A Typical Shop Front www.british-history.ac.uk
A Typical Shop Front
www.british-history.ac.uk

“Ahead; them; keep pushing; and elbow your way;Unheeding the envious who wish you to stray;

All obstacles vanish; all enemies quail

In the path of their progress who nev’r say fail.” (28)

Extract from ‘the Colchester Co-operative Society Song’

John Castle was born in Great Coggeshall, Essex in 1819, an area where fifty per cent of workers were either unskilled or semi-skilled. His memoir is a twenty-two thousand word typed account written in 1871 documenting his life up to this point told through a series of significant events. John alludes to his early childhood briefly, a childhood littered with many tragedies and much toil, through to the eventual culmination of all his labours, being one of the founding members of the Colchester Co-operative society.

It is difficult for me to understand why this account is so intriguing, I guess simply the world described by John Castle is so unfathomable to a person of my generation that it makes me feel privileged to have what I have. What struck me instantly upon reading it was the shear hardship this extraordinary man has suffered throughout his life. The poetic verse written above is an extract from the song of the Colchester Co-operative Society and is a perfect summation of that attitude and resilience that enabled a man of such humble beginnings to achieve great things.

John Castle having attended writing school became a weaver shortly before a point in time where the industry almost collapsed; having been relieved of this position he then worked for the local union. He was discharged from the union following an incident where he stated to the Chairman of the board of Guardians that his ill brother could not carry on working on such little food. He says of the incident in his memoir, ‘I am not afraid of him or any other when I speak the truth’. (8) This honesty and integrity is the second reason I was drawn to the memoir. Not only does John rise from challenging circumstances to become foreman of a weaving plant, he also paves the way for future generations of working class men to improve their own circumstances. When discussing his failure to be re-elected to the office of rate collector John remarks, ‘I rejoice that my fall from such a position was because I had aimed to raise my fellow man morally, socially, and physically!’ (39), again a testament to the spirit and character of the man.
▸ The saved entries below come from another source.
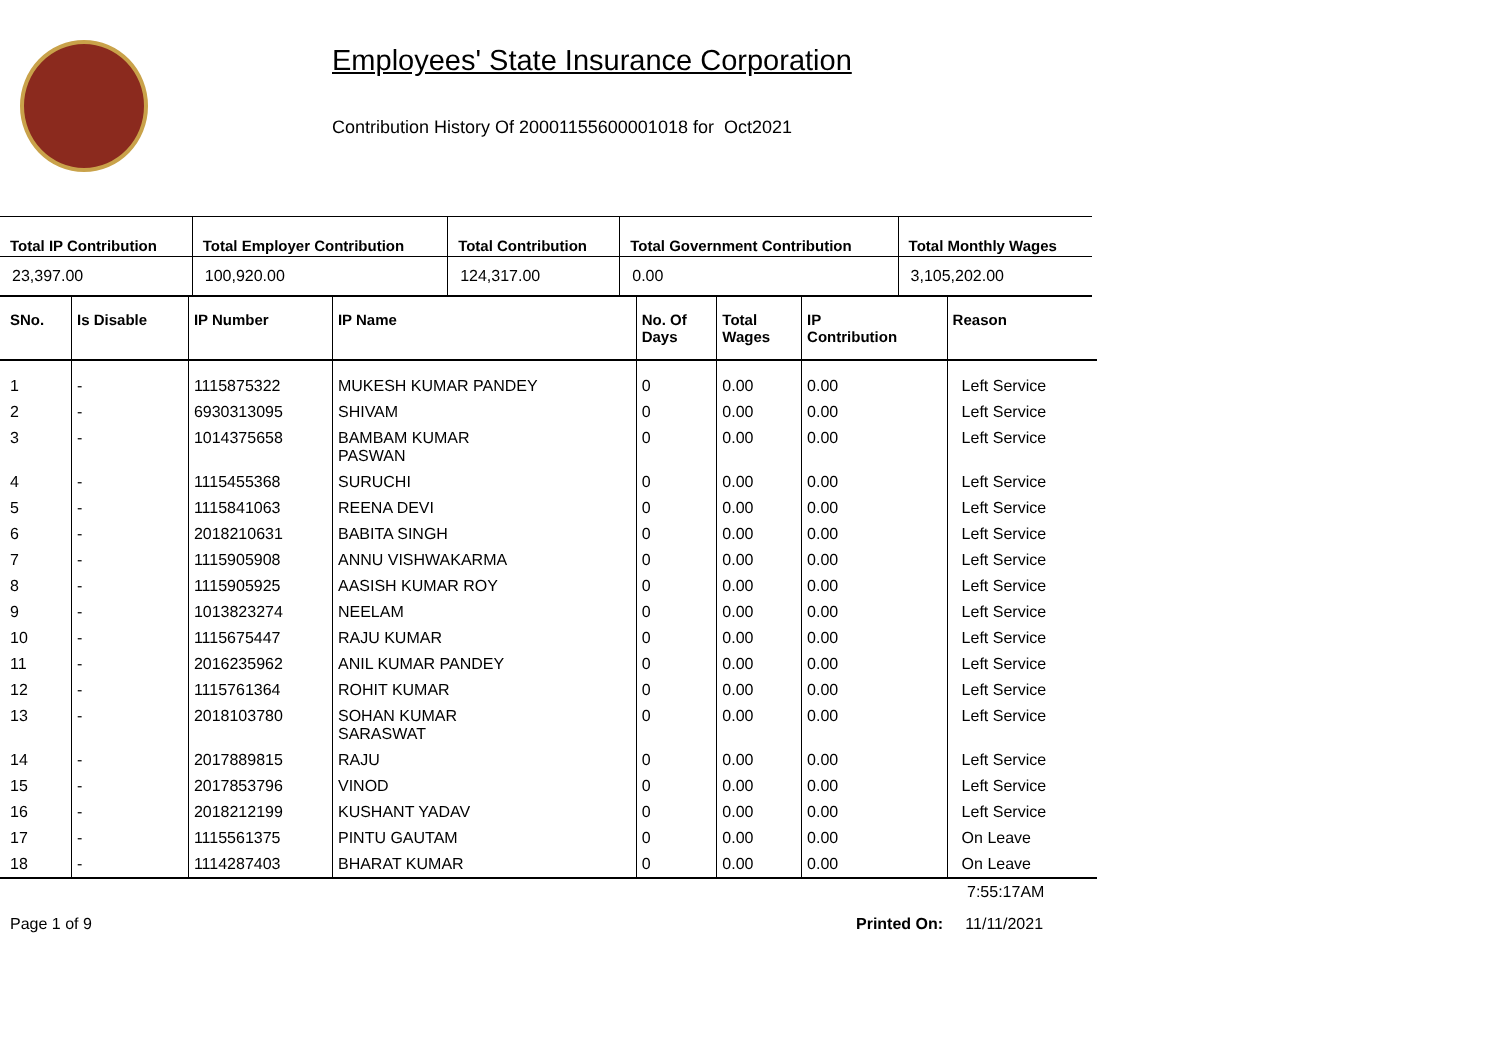Employees' State Insurance Corporation
Contribution History Of 20001155600001018 for Oct2021
| Total IP Contribution | Total Employer Contribution | Total Contribution | Total Government Contribution | Total Monthly Wages |
| --- | --- | --- | --- | --- |
| 23,397.00 | 100,920.00 | 124,317.00 | 0.00 | 3,105,202.00 |
| SNo. | Is Disable | IP Number | IP Name | No. Of Days | Total Wages | IP Contribution | Reason |
| --- | --- | --- | --- | --- | --- | --- | --- |
| 1 | - | 1115875322 | MUKESH KUMAR PANDEY | 0 | 0.00 | 0.00 | Left Service |
| 2 | - | 6930313095 | SHIVAM | 0 | 0.00 | 0.00 | Left Service |
| 3 | - | 1014375658 | BAMBAM KUMAR PASWAN | 0 | 0.00 | 0.00 | Left Service |
| 4 | - | 1115455368 | SURUCHI | 0 | 0.00 | 0.00 | Left Service |
| 5 | - | 1115841063 | REENA DEVI | 0 | 0.00 | 0.00 | Left Service |
| 6 | - | 2018210631 | BABITA SINGH | 0 | 0.00 | 0.00 | Left Service |
| 7 | - | 1115905908 | ANNU VISHWAKARMA | 0 | 0.00 | 0.00 | Left Service |
| 8 | - | 1115905925 | AASISH KUMAR ROY | 0 | 0.00 | 0.00 | Left Service |
| 9 | - | 1013823274 | NEELAM | 0 | 0.00 | 0.00 | Left Service |
| 10 | - | 1115675447 | RAJU KUMAR | 0 | 0.00 | 0.00 | Left Service |
| 11 | - | 2016235962 | ANIL KUMAR PANDEY | 0 | 0.00 | 0.00 | Left Service |
| 12 | - | 1115761364 | ROHIT KUMAR | 0 | 0.00 | 0.00 | Left Service |
| 13 | - | 2018103780 | SOHAN KUMAR SARASWAT | 0 | 0.00 | 0.00 | Left Service |
| 14 | - | 2017889815 | RAJU | 0 | 0.00 | 0.00 | Left Service |
| 15 | - | 2017853796 | VINOD | 0 | 0.00 | 0.00 | Left Service |
| 16 | - | 2018212199 | KUSHANT YADAV | 0 | 0.00 | 0.00 | Left Service |
| 17 | - | 1115561375 | PINTU GAUTAM | 0 | 0.00 | 0.00 | On Leave |
| 18 | - | 1114287403 | BHARAT KUMAR | 0 | 0.00 | 0.00 | On Leave |
7:55:17AM
Page 1 of 9 Printed On: 11/11/2021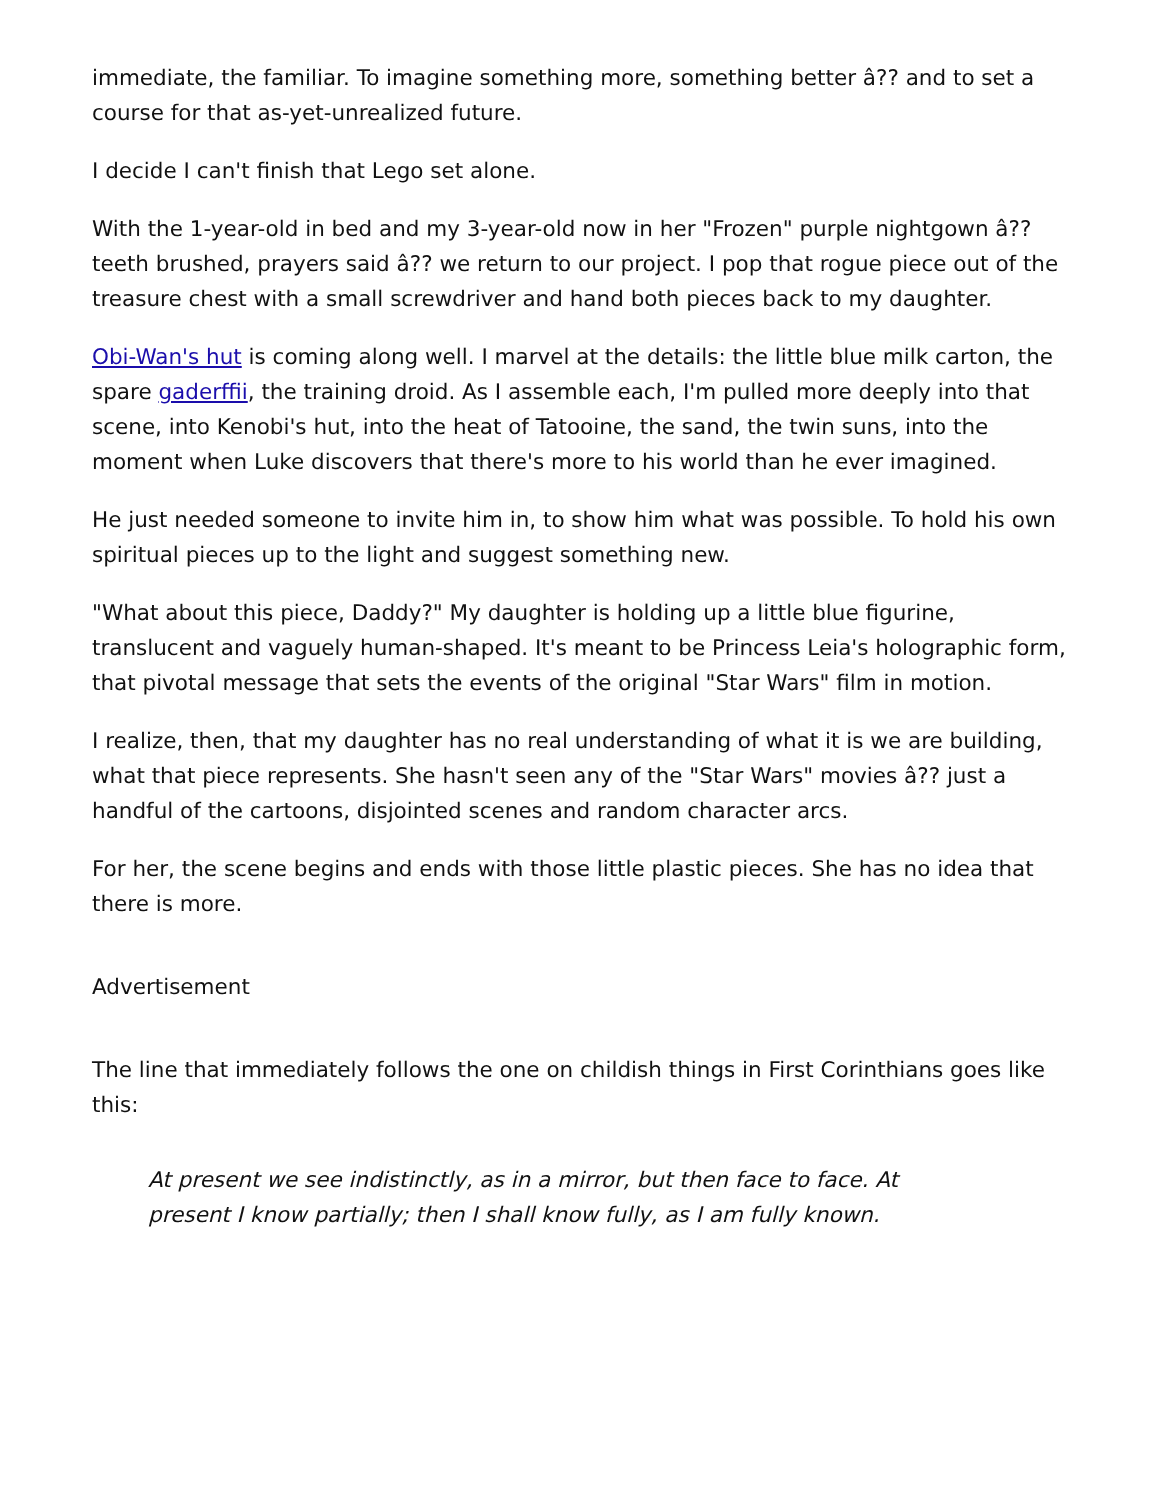immediate, the familiar. To imagine something more, something better â?? and to set a course for that as-yet-unrealized future.
I decide I can't finish that Lego set alone.
With the 1-year-old in bed and my 3-year-old now in her "Frozen" purple nightgown â?? teeth brushed, prayers said â?? we return to our project. I pop that rogue piece out of the treasure chest with a small screwdriver and hand both pieces back to my daughter.
Obi-Wan's hut is coming along well. I marvel at the details: the little blue milk carton, the spare gaderffii, the training droid. As I assemble each, I'm pulled more deeply into that scene, into Kenobi's hut, into the heat of Tatooine, the sand, the twin suns, into the moment when Luke discovers that there's more to his world than he ever imagined.
He just needed someone to invite him in, to show him what was possible. To hold his own spiritual pieces up to the light and suggest something new.
"What about this piece, Daddy?" My daughter is holding up a little blue figurine, translucent and vaguely human-shaped. It's meant to be Princess Leia's holographic form, that pivotal message that sets the events of the original "Star Wars" film in motion.
I realize, then, that my daughter has no real understanding of what it is we are building, what that piece represents. She hasn't seen any of the "Star Wars" movies â?? just a handful of the cartoons, disjointed scenes and random character arcs.
For her, the scene begins and ends with those little plastic pieces. She has no idea that there is more.
Advertisement
The line that immediately follows the one on childish things in First Corinthians goes like this:
At present we see indistinctly, as in a mirror, but then face to face. At present I know partially; then I shall know fully, as I am fully known.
John uses a mixture of two different styles in his account. On the one hand he has a very factual discourse naming specific bread allocations and distances he has walked without too much reference to their relevance. On the other hand, he writes in a more emotive style when relating particular incidents and situations. It is this second style that really interested me.

Although he documents his response to many terrible family deaths, it is his relationship with education and religion that I feel provides a real insight into the nature of a clearly intelligent man. Religion undoubtably played an important role in society at the time and to not be religious was almost unheard of. Religious scepticism is however present. In describing his feelings John says, ‘I was awakened to a deep sense of my state as a sinner and felt should. I be called to die that I must be lost forever’. (17) John seeks redemption from the church. In doing so he encounters clear contradictions in religious teachings. ‘My mind was led to ask “How comes it about that one man preaches so diametrically opposite to the other?” (17)

To sum up, I have no real connection to John Castle by means of similarity of lifestyles, geography, or experience. What I do have, however, is admiration for a clever and gracious man who has achieved much in his life. I think the personality of John Castle shines through in his account. I also think that in beginning to understand his life it has put perspective onto my own. A truly moving memoir.